South Pacific Island Vacations
Pukapuka South Pacific – A Unique Culture Preserved to Modern Day
The citizenry of Pukapuka populated the atoll for hundreds of years prior to the first European got sight of it. Alvaro de Mendana witnessed the atoll in 1595 and designated it as San Bernardo. Owed to its reclusiveness, contact with Europeans was uncommon before the mid 1800’s. The modern atoll comes with a lot of modern comforts. All the same, contact with the exterior world continues rare since air flights only happen every six weeks or so. The island rides closer to Samoan Islands than the Cook Islands capital island of Rarotonga. The flight from Rarotonga takes five hours one way.
The civilization of Pukapuka remains intact in spite of the modernization of recent years. The denizens maintain their own language, PukaPukan. The people continue to weave fine mats long familiar around the South Pacific. They also preserve their own sport of Kirikiti, a sport contributed from Samoa in the far past. Over six hundred individuals currently inhabit the island. The main settlements lie on the northern island of Wale. They employ the other islands for food yield. The uninhabited island of Ko is home to the landing strip. The island-dwellers also regulate the nearby island of Nassau. A sojourn to the atoll will take visitors away from the world they recognize.
Pukapuka is a region of the Northern Cook Islands. It is really among the most distant occupied areas on earth. The location is in reality an atoll in the configuration that is approximately three-sided with three main islands. The acreage of the atoll is barely over one square mile. All the same, that small measure of land has had dwellers for at least two thousand years.
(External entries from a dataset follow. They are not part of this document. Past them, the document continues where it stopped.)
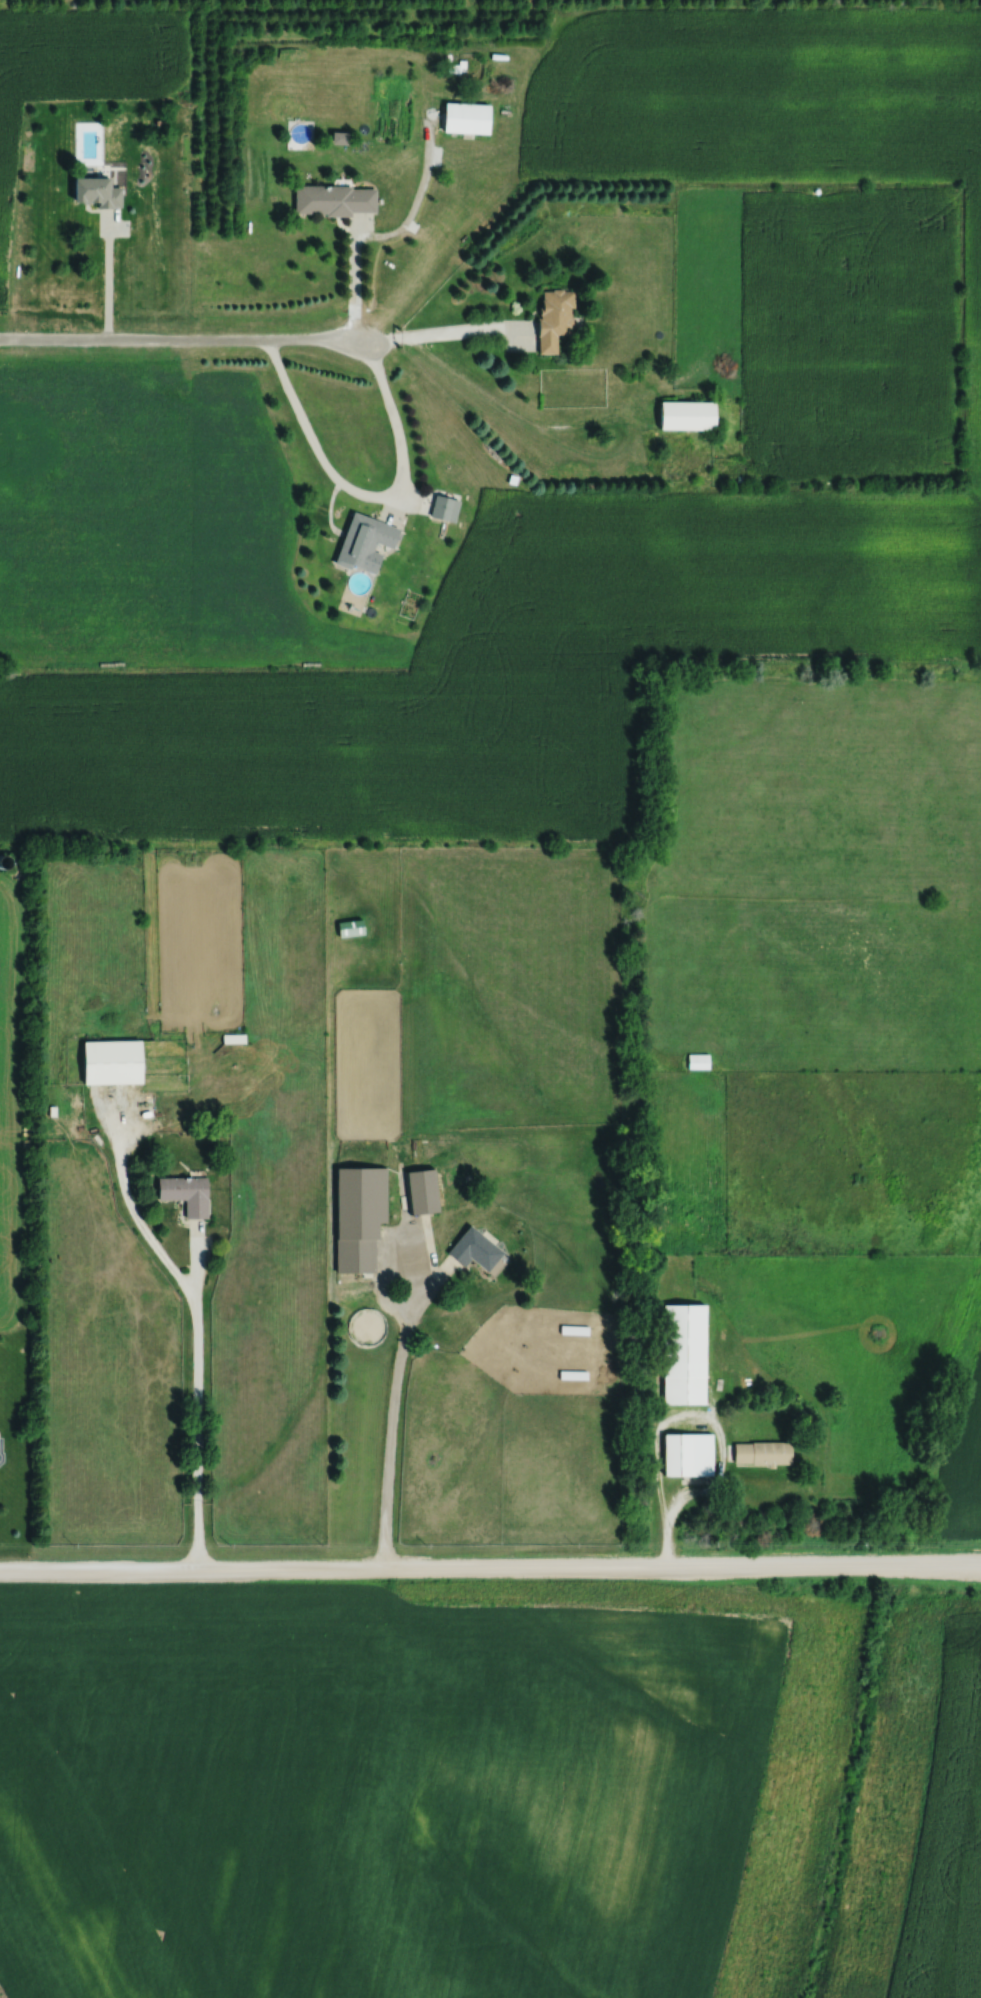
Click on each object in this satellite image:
building: (466, 118)
building: (97, 192)
building: (334, 200)
road: (108, 276)
road: (354, 280)
building: (554, 318)
road: (440, 332)
road: (180, 336)
building: (688, 417)
road: (365, 494)
building: (444, 509)
building: (365, 543)
building: (112, 1061)
building: (698, 1061)
building: (422, 1191)
building: (186, 1193)
building: (358, 1218)
building: (474, 1249)
road: (194, 1327)
building: (683, 1354)
road: (391, 1411)
building: (0, 1450)
building: (762, 1453)
building: (687, 1454)
road: (490, 1562)

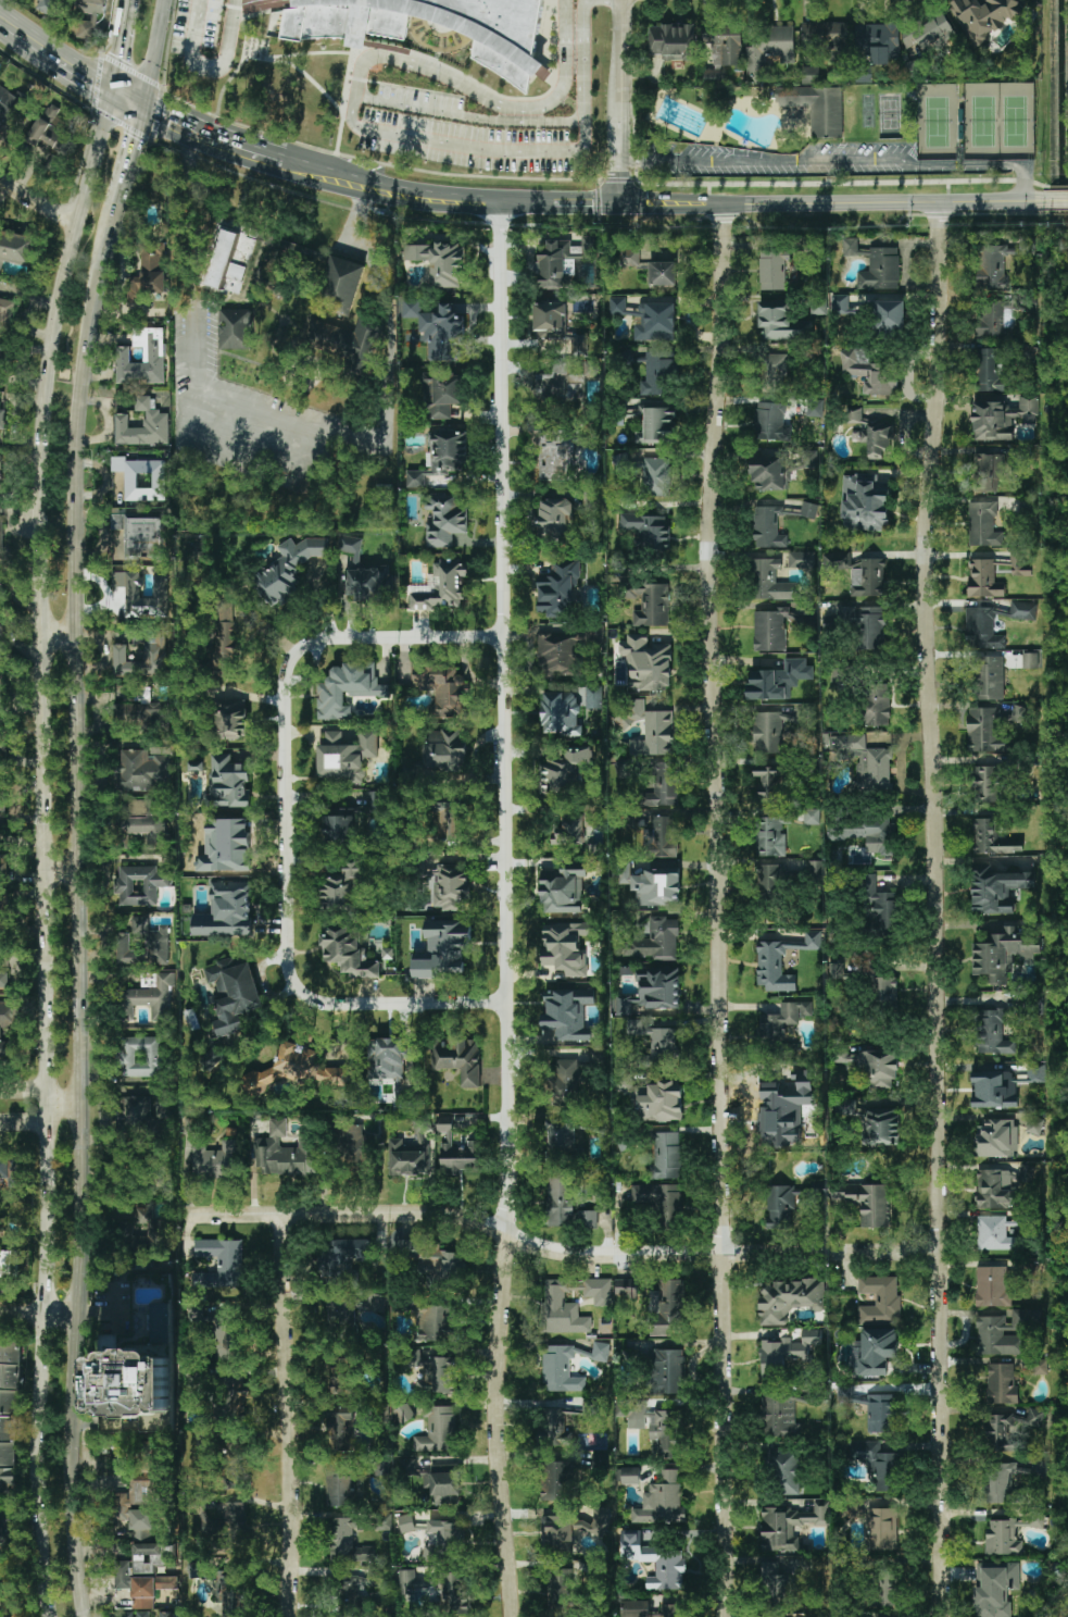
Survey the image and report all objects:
building: (48, 6)
building: (984, 16)
building: (88, 17)
road: (7, 18)
parking lot: (212, 30)
building: (419, 30)
building: (932, 32)
building: (827, 37)
building: (670, 40)
building: (879, 41)
road: (218, 42)
building: (724, 43)
road: (120, 44)
road: (151, 53)
road: (63, 56)
building: (809, 74)
building: (711, 75)
traffic signals: (111, 89)
building: (786, 95)
road: (124, 97)
road: (621, 102)
traffic signals: (137, 105)
building: (9, 108)
park: (867, 110)
building: (826, 112)
road: (470, 116)
park: (889, 116)
park: (936, 121)
park: (982, 121)
park: (1014, 121)
road: (358, 127)
building: (51, 129)
road: (206, 134)
road: (124, 152)
road: (838, 163)
road: (408, 195)
road: (37, 201)
road: (583, 204)
road: (844, 204)
traffic signals: (621, 205)
building: (851, 247)
building: (16, 248)
road: (362, 249)
building: (629, 258)
building: (562, 260)
building: (440, 261)
building: (1000, 262)
building: (226, 265)
building: (772, 269)
building: (880, 269)
building: (147, 272)
building: (662, 273)
building: (343, 279)
building: (839, 303)
building: (818, 306)
building: (6, 312)
building: (890, 315)
building: (549, 317)
building: (647, 319)
building: (995, 319)
building: (781, 321)
building: (234, 328)
building: (438, 331)
building: (578, 344)
road: (195, 351)
building: (153, 354)
building: (4, 357)
building: (774, 368)
building: (990, 370)
building: (868, 372)
building: (658, 373)
building: (442, 394)
building: (814, 407)
road: (386, 408)
road: (258, 411)
building: (1, 415)
building: (1001, 417)
building: (155, 420)
building: (658, 420)
building: (770, 422)
building: (872, 433)
building: (447, 450)
road: (248, 451)
building: (558, 455)
building: (805, 458)
building: (620, 461)
building: (769, 468)
building: (986, 471)
building: (0, 473)
building: (655, 476)
building: (141, 478)
building: (415, 478)
building: (382, 487)
building: (864, 502)
building: (808, 510)
building: (444, 519)
building: (554, 519)
building: (983, 524)
building: (767, 527)
building: (648, 530)
building: (1, 535)
building: (136, 535)
building: (350, 545)
building: (801, 559)
building: (287, 568)
building: (867, 577)
building: (983, 578)
building: (770, 581)
building: (367, 583)
building: (442, 585)
building: (558, 590)
building: (0, 592)
building: (139, 595)
building: (650, 603)
building: (1023, 610)
building: (868, 626)
building: (775, 627)
building: (982, 627)
road: (57, 630)
building: (2, 633)
building: (222, 639)
building: (153, 652)
building: (555, 654)
building: (1021, 659)
building: (646, 663)
building: (990, 677)
building: (777, 680)
building: (0, 685)
building: (442, 688)
building: (345, 690)
building: (593, 696)
building: (876, 704)
building: (559, 713)
building: (141, 714)
building: (1021, 716)
building: (229, 722)
building: (652, 730)
building: (769, 730)
building: (986, 731)
building: (2, 738)
building: (444, 750)
building: (346, 754)
building: (862, 759)
building: (194, 766)
building: (565, 769)
building: (142, 770)
building: (228, 780)
building: (986, 784)
building: (768, 785)
building: (374, 801)
building: (1, 802)
building: (811, 816)
building: (446, 818)
building: (572, 829)
road: (297, 830)
building: (338, 830)
building: (865, 833)
building: (657, 834)
building: (770, 835)
building: (991, 839)
road: (43, 849)
building: (3, 865)
building: (815, 869)
building: (622, 873)
building: (770, 881)
building: (138, 884)
building: (338, 886)
building: (450, 886)
building: (657, 886)
building: (562, 888)
building: (996, 889)
building: (881, 906)
road: (76, 907)
building: (225, 908)
road: (937, 909)
road: (720, 910)
road: (507, 911)
building: (656, 940)
building: (140, 942)
building: (565, 947)
building: (442, 948)
building: (346, 953)
building: (1002, 953)
building: (387, 954)
building: (780, 955)
building: (836, 970)
building: (3, 977)
building: (658, 986)
building: (884, 989)
building: (233, 994)
building: (149, 999)
building: (624, 1004)
building: (567, 1014)
building: (783, 1020)
building: (7, 1025)
building: (991, 1033)
building: (655, 1040)
building: (140, 1056)
building: (385, 1058)
building: (457, 1059)
building: (878, 1068)
building: (295, 1069)
building: (1037, 1072)
building: (564, 1082)
building: (630, 1089)
building: (993, 1090)
building: (400, 1096)
building: (661, 1102)
road: (39, 1104)
building: (846, 1106)
building: (784, 1111)
building: (134, 1115)
building: (599, 1124)
building: (1035, 1125)
building: (881, 1127)
building: (997, 1138)
building: (562, 1141)
building: (357, 1147)
building: (456, 1149)
building: (285, 1153)
building: (667, 1156)
building: (405, 1159)
building: (214, 1161)
building: (10, 1171)
building: (1000, 1186)
building: (660, 1199)
building: (559, 1202)
building: (866, 1202)
building: (585, 1219)
building: (144, 1226)
building: (996, 1233)
road: (560, 1252)
building: (343, 1257)
building: (222, 1260)
building: (433, 1261)
building: (8, 1262)
building: (992, 1286)
building: (625, 1288)
building: (788, 1299)
building: (879, 1299)
building: (374, 1301)
building: (571, 1303)
building: (668, 1307)
road: (111, 1309)
road: (37, 1313)
building: (340, 1316)
building: (436, 1322)
building: (1001, 1334)
building: (227, 1339)
building: (876, 1350)
building: (600, 1351)
building: (786, 1355)
building: (1040, 1366)
building: (560, 1369)
building: (667, 1371)
building: (434, 1373)
building: (9, 1375)
building: (337, 1378)
building: (135, 1383)
building: (1001, 1383)
building: (589, 1407)
building: (402, 1412)
building: (880, 1413)
road: (289, 1415)
building: (779, 1417)
building: (558, 1425)
building: (656, 1425)
building: (1000, 1426)
building: (341, 1427)
building: (439, 1430)
building: (134, 1451)
building: (7, 1453)
building: (879, 1465)
building: (237, 1469)
building: (784, 1470)
building: (630, 1475)
building: (557, 1480)
building: (444, 1484)
building: (339, 1486)
building: (661, 1501)
building: (227, 1519)
building: (383, 1520)
building: (405, 1522)
building: (789, 1525)
building: (572, 1528)
building: (882, 1529)
building: (3, 1532)
building: (1009, 1534)
building: (346, 1541)
building: (442, 1541)
building: (139, 1549)
building: (668, 1567)
building: (194, 1570)
building: (407, 1581)
building: (777, 1583)
building: (558, 1587)
building: (889, 1587)
building: (995, 1588)
building: (348, 1589)
building: (452, 1590)
building: (143, 1592)
building: (229, 1596)
building: (646, 1610)
building: (168, 1613)
building: (134, 1614)
building: (9, 1616)
building: (882, 1616)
The citizenry of the atoll have conserved their singular culture in spite of contact with the exterior world. Owed to its remoteness, almost all tourists go around the island all together. The population speaks a dialect that is singular to the small atoll. Almost all speak some English nevertheless.
Owed to the scarceness of resources, the citizenry govern life on the Pukapuka atoll with strict preservation in mind. Settlements move from one island to the next on a regular basis to protect the resources on each one. The citizenry protect the trees by not cutting them down without express license. They protect all origins of food. Birds and seafood continue untouched until they are grownup. Foodstuffs stay on tree and vine until they are mature. This affords the islanders more command over their world. Waste is an uncommon affair on the island.